The Mudcat Café TM
Thread #96791   Message #1895990
Posted By: Don Firth
29-Nov-06 - 06:58 PM
Thread Name: Instrument vs. Anatomy
Subject: RE: Instrument vs. Anatomy
Very important. Many guitarists, I might go so far as to say most, use far too much brute power with their left hands in mashing down the strings. Much too much tension. This can really inhibit the left hand and slow you down.

You might be somewhat amazed at how little pressure it actually takes to fret a string, even with steel strings. Try fretting a string this way:   touch the string just behind the fret as usual, but don't press it down. Play the string with the right hand. You should get a sort of dead "thubb" sound. Keep plucking the string, and gradually increase the pressure until the string lightly contacts the fret, and continuing plucking the string and increasing the pressure with your left hand finger until the tone becomes clear. Once it's clear, don't increase the pressure any more. That's it. That's all you need. Much less than you might think. Probably very much less that you've been using up 'til now.

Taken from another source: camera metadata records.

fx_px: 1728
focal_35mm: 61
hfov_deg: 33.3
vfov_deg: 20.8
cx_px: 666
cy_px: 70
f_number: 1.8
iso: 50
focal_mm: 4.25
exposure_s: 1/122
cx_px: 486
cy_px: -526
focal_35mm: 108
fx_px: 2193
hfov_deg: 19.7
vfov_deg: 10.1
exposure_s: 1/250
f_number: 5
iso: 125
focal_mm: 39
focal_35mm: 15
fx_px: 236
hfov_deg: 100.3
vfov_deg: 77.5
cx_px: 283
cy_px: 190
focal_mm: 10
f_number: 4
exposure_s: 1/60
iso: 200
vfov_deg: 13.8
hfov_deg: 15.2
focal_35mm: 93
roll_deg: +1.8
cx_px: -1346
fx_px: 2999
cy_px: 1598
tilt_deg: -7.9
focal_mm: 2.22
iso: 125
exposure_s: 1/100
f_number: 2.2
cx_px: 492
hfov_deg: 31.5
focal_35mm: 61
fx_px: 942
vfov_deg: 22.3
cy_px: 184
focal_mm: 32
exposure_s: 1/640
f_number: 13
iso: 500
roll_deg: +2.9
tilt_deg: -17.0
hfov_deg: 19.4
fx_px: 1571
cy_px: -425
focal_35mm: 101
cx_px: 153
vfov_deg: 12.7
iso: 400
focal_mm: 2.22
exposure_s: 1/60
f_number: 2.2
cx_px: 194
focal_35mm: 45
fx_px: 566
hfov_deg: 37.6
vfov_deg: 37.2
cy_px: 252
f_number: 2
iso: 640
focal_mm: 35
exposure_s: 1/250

Try to feel the tension drain out of your fingers. Keep them relaxed almost to the point of being floppy. Then use only as much pressure as is absolutely necessary to get a clear sound out of the string. And when you lift a finger to move it somewhere else, let the tension drain out of it until you actually need to apply pressure again.

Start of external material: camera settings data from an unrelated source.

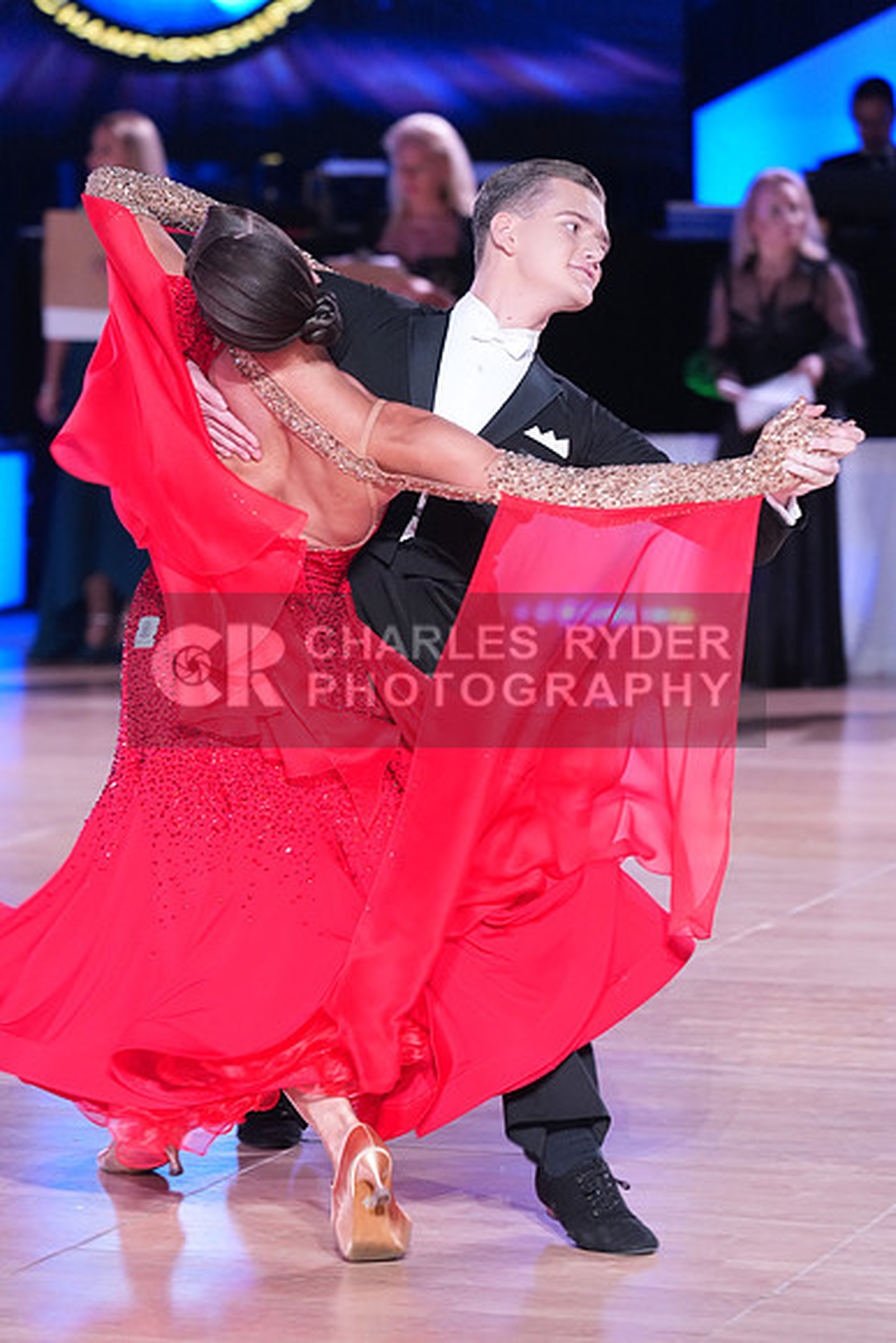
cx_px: 448
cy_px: 672
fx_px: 5447
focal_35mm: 146
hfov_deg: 9.4
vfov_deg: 14.1
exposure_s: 1/250
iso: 3200
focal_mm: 146
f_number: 4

It will take a bit of practice (Oh, horrors! That word again!) to get the feel of this, but it will really be worth it to not work so hard. This is the key to being "light-fingered" and fast on a guitar fingerboard.

Don Firth

P. S. Just for your amusement and amazement. Be sure to scroll down past the picture of Richard Yates clowning it up and take a look at the photo of Ida Presti doing the stretch for real. I met her once when she and her husband, Alexandre Lagoya, were in Seattle on a concert tour. She was a fairly small woman, about five foot three or so, and her hands were not all that big. Twang!